An example carousel from the component library
  1. The carousel is missing the expected role and accessible name.
  2. Slides and slide picker controls are missing the expected role and accessible name.
  3. Carousel controls are located after the slide content.
  4. The “play/pause” control has a confusing accessible name.
  5. The slide picker controls do not have sufficient contrast with the page background.
    • Foreground: #999898
    • Background: #FFFFFF
    • Contrast ratio: 2.88:1
  6. “Previous” and “next” controls do not have appropriate accessible names.
  7. The carousel does not stop advancing when a keyboard user activates the “previous” or “next” controls.
  8. Visible text beneath the slide heading is hidden from assistive technology.
  9. The “Call to action” control is a <button> element inside a link.
  10. Decorative slide images are announced by assistive technology.
  11. Hidden slide content is accessible to assistive technology.

Recommendations

  1. Add the aria-roledescription="carousel" attribute to the <section> element used to markup the carousel container. Provide an accessible name with the aria-label attribute.
  2. Markup slides and slide picker controls with tabpanel and tab roles with accessible names. See example. This includes enabling arrow keys to switch between slide tabs.
  3. Ensure carousel controls get keyboard focus before slide content. Group the “play/pause”, “previous” and “next” controls.
  4. When changing the name of a control depending on its state, do not use a toggle control. Remove the aria-pressed attribute from the “play/pause” control.
  5. Ensure slide picker controls have at least 3:1 contrast with the background.
  6. Remove the title and role attributes from the button <svg> elements for the “previous” and “next” controls; add the aria-hidden="true" attribute to hide them from assistive technology. Use the aria-label attribute on the button to provide the control with an accessible name.
  7. The carousel should stop advancing when any part of it has keyboard or mouse focus.
  8. Remove the aria-hidden="true" attribute from the visible slide text so that it is conveyed by assistive technology.
  9. Use either a link or a button for the “call to action” but not both.
  10. Ensure decorative slide images are hidden from assistive technology by providing an empty alt attribute.
  11. When a slide is visually hidden, it should also be hidden from assistive technology. This can be achieved by using the display:none CSS property on hidden slides or by adding the aria-hidden="true" attribute.

Resources

Common issues

Overall, the issues I found were pretty typical. It’s obvious people working on this component library have some accessibility knowledge and tried to create an accessible experience but likely did not do adequate testing with assistive technology, like a screen reader.

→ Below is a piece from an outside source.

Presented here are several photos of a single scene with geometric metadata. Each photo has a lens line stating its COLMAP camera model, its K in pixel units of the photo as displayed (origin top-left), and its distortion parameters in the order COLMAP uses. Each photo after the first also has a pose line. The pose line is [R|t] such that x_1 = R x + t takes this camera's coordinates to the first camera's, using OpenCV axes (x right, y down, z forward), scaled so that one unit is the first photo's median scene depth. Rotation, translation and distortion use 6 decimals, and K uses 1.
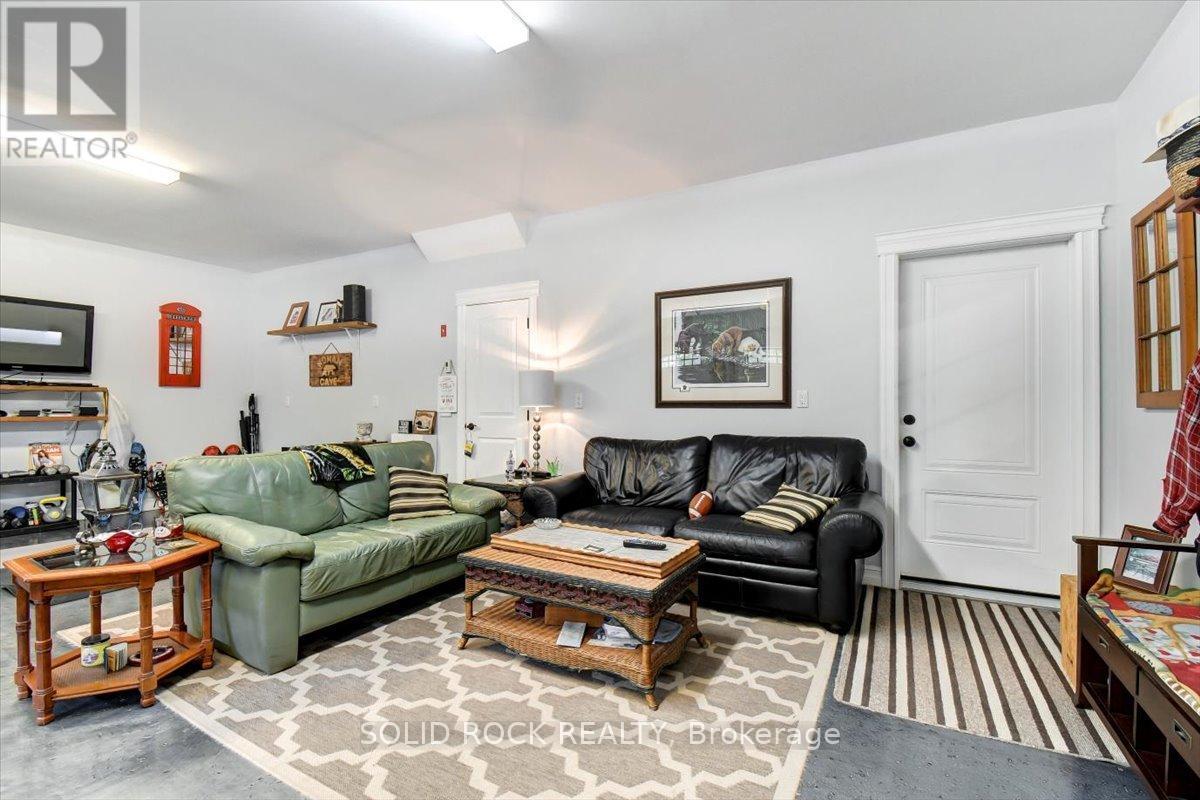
lens RADIAL K [[526.7, 0, 605.4], [0, 526.7, 404.2], [0, 0, 1]] dist [0.015170, -0.012748]
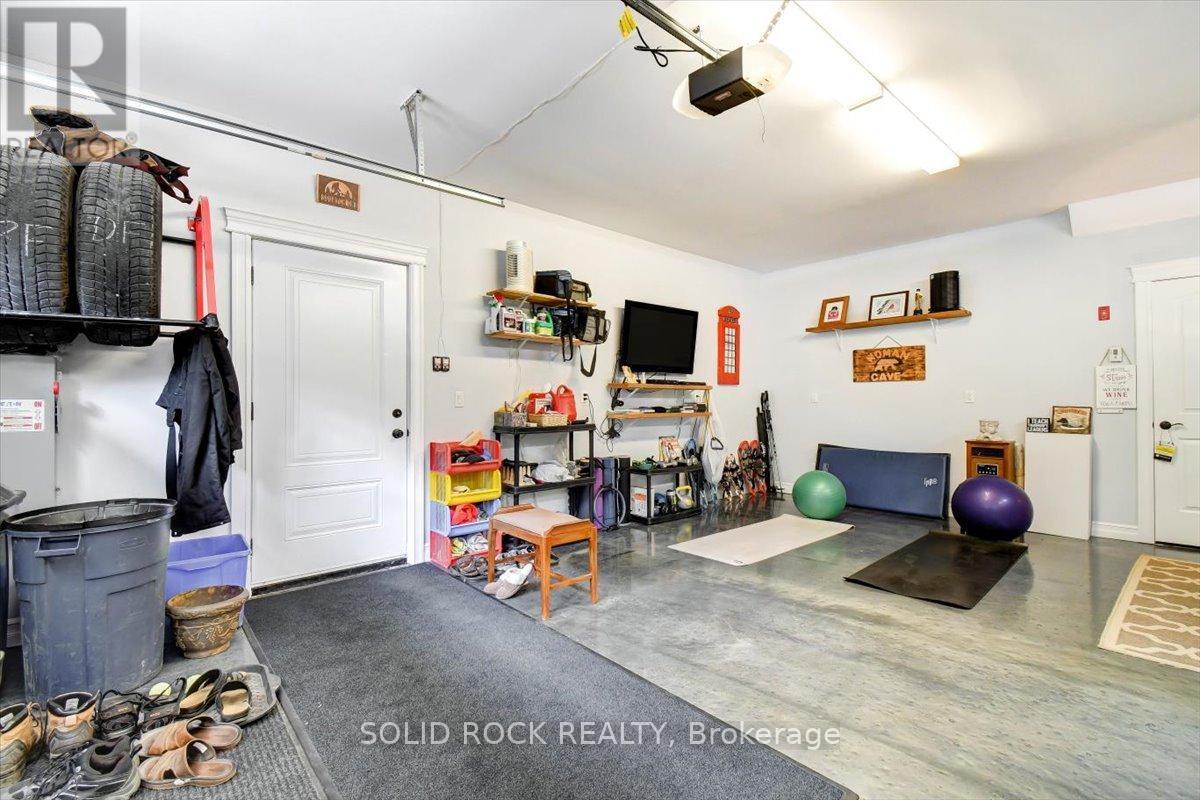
lens RADIAL K [[526.7, 0, 597.2], [0, 526.7, 398.3], [0, 0, 1]] dist [0.015170, -0.012748]
pose [[0.938379, -0.009107, -0.345487, -0.699646], [0.006926, 0.999948, -0.007546, 0.000128], [0.345538, 0.004688, 0.938393, -0.081051]]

  1. Multiple ARIA issues with controls missing the expected roles and accessible names
  2. Decorative images and icons not hidden from assistive technology
  3. Information not available in smaller viewports or when zoomed to 400% at 1280px wide
  4. Color contrast issues with both text (4.5:1) and control borders (3:1)
  5. Some controls are not keyboard accessible

Conclusion

Testing a component library is challenging when it presents placeholder content without surrounding content for context. Testing the structure of a component is good for catching ARIA and resize issues but has limited value in ensuring the resulting website is accessible. Remember to test a representative sample of pages from your website that uses each of the library components with real content. What matters is how accessible your final content is.